Although it has been with us since the 1700s, the Snowbell (Allium triquetrium) is classified as a non-native species in England and Wales and since it can outcompete native spring plants such as primroses and violets, it is illegal to plant it in the wild (Schedule 9 of the Wildlife and Countryside Act) It appears to have taken over one of our border beds and has now spread to the lawn! But it is very attractive and All parts of the plant are edible (leaves, roots, flowers): it has an oniony/garlic smell and tastes like chives or young spring onions. The flowers look very attractive in salads or as a garnish. It is also known as “three cornered leek” (the leaves in cross-section are triangular), “onion grass” and “onion weed”. It tastes like chives or young spring onions. The flowers look very attractive in salads or as a garnish.
At home, the spare Charlotte potatoes, planted in a growbag have just appeared above the surface.
Although I have managed to increase the "no dig" areas on the allotment, there is a long way to go. I had allowed the area where the brassicas are to go to become somewhat overgrown in the autumn but had largely cleared it of perennial weeds and had emptied one of the compost bins on the area and had left the pile over the winter. On 16 April I spread the pile and begun to lightly fork it in.

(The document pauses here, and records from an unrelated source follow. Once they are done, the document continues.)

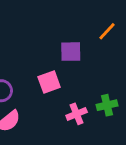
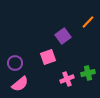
purple square: (71, 52) -> (63, 36), turned -35

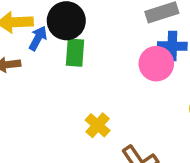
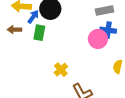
green rectangle: (75, 53) -> (39, 33), moved

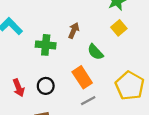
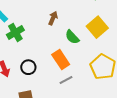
yellow square: (119, 28) -> (97, 27), moved, size x1.5
green cross: (46, 45) -> (15, 32), moved, turned -36

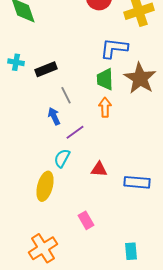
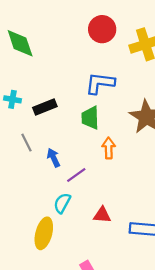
blue L-shape: (114, 48) -> (100, 83), moved
green trapezoid: (105, 79) -> (90, 118), moved
gray line: (66, 95) -> (27, 143), moved

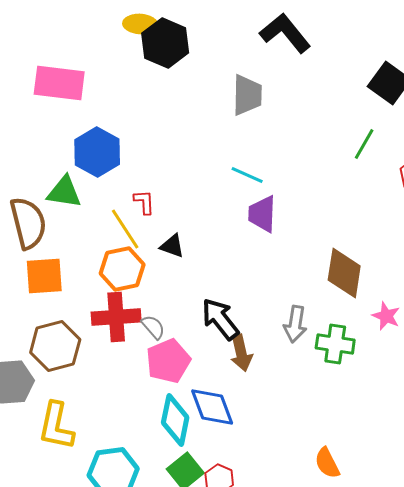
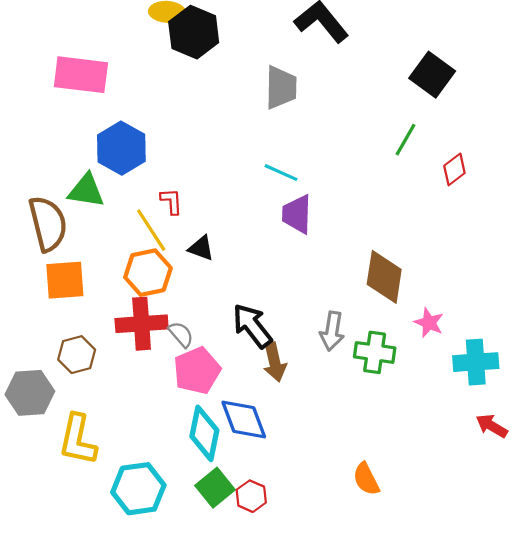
brown hexagon: (55, 346) -> (77, 355), size x0.7

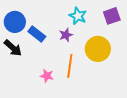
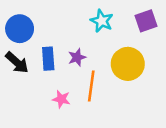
blue rectangle: (37, 34) -> (48, 59), moved, turned 48
purple star: (66, 35) -> (77, 57), moved

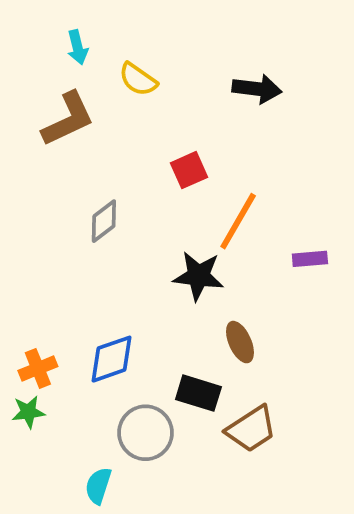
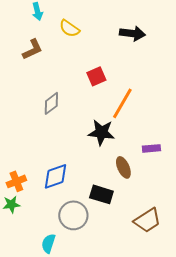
brown L-shape: (68, 119) -> (32, 49), size x0.7
purple rectangle: (310, 259) -> (151, 148), moved
brown trapezoid: (251, 429) -> (147, 220), moved

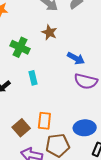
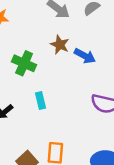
blue arrow: (76, 58) -> (85, 56), moved

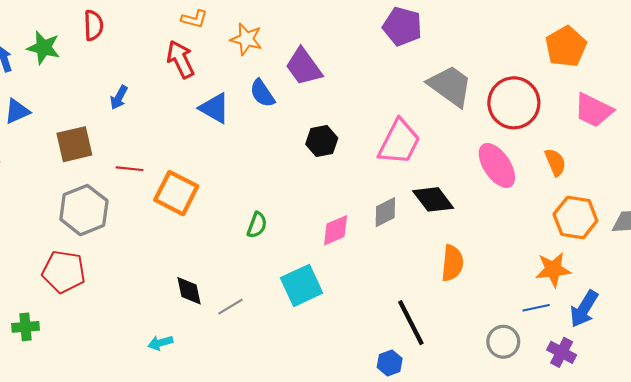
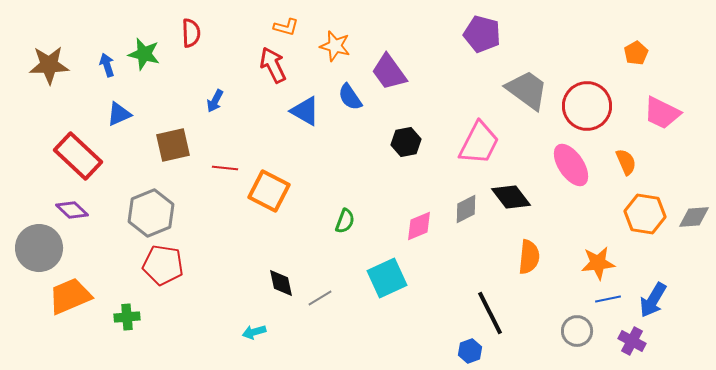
orange pentagon: (566, 47) -> (636, 53), size x0.6
gray hexagon: (84, 210) -> (151, 213), moved
orange star: (553, 270) -> (598, 263), moved

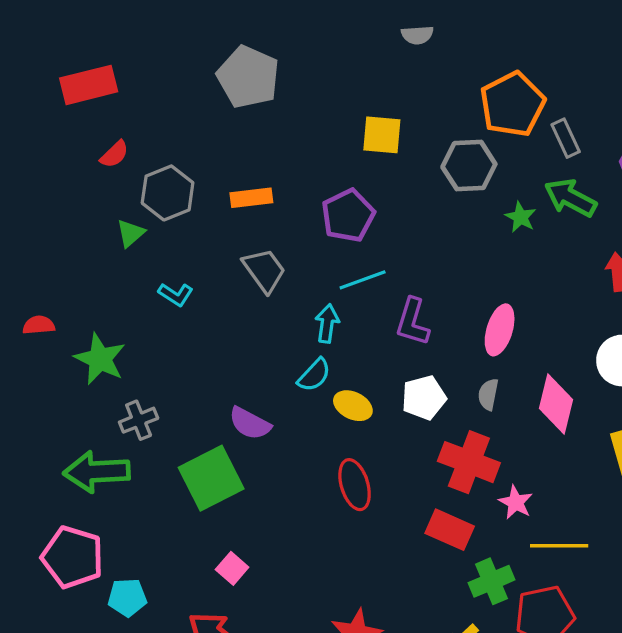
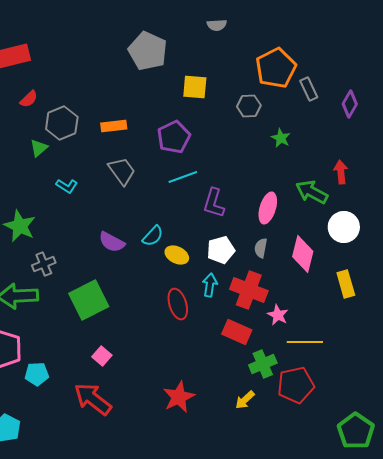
gray pentagon: (248, 77) -> (148, 51), moved
gray hexagon: (469, 166) -> (249, 106), size x0.7
green arrow: (570, 198) -> (312, 192), moved
cyan arrow: (327, 323) -> (210, 285), moved
purple semicircle: (250, 423) -> (112, 242), moved

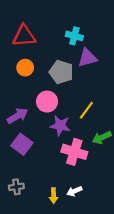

|Preparing the brassica bed|
Last year's Rainbow Chard had survive the winter and was puttig on new growth but was showing signes that it was about to go to seed. Neverthe less there will be pickings for some weeks to come. Some of it was self-seeded - often in inconvenient places - so it will have to be removed but whilst it is still producing leaves, I am happy for it to remain.
|This year's brassica bed|
|19 April - Rainbow chard|
|More Rainbow chard|
We were away for a few days towards the end of the month and when we returned on 29 April we were pleased to see that we could probably look forward to a good crop of broad beans but sad to see that the blackfly had arrived. Usually the autumn sown crop matures before the blackfly arrive - not this year it seems!
|29 April - the first Broad beans|
|29 April - the dreaded blackfly|
|Blackfly on our broad beans|We are trying to avoid the use of pesticides, so I started by hosing down the plants to wash off as many blackfly as possible and then sprayed the plants with soapy water, including the underside of leaves. I had read that the addition of a few drops of pungent natural oil such as rosemary, peppermint or clove oil to the spray was effective - apparently almost any natural oil will do. I had some mustard oil in the kitchen cupboard which we use in Indian cuisine, so added a few drops. So far it appears to have been effective.
On the last day of April, I noticed that the redcurrant bushes were fruiting so the time has come to repair the cage and replace the netting if we are not to lose the entire crop to the birds.
|30 April - redcurrants|
|30 April - redcurrants|
The potatoes seem OK, particularly the Nicola and Charlotte second earlies. The First Early Duke of York, which were planted perhaps a bit too early have not yet fully recovered from the late frosts, but we are still hopeful.
The sugar snap peas were looking good but will need some support - another job for next month!
|30 April Potatoes: Charlotte & Nicola in foreground|
|30 April - Sugar snap peas|
It was also time to start thinking about climbing beans and some repairs were needed to the frame.
|Preparing a frame for the climbing beans|
The planting season was now in full swing and we have picked the last of the purple sprouting broccoli as well as a few more spears of asparagus. Just hoping that May will see some higher temperatures and that the cool wind will disappear.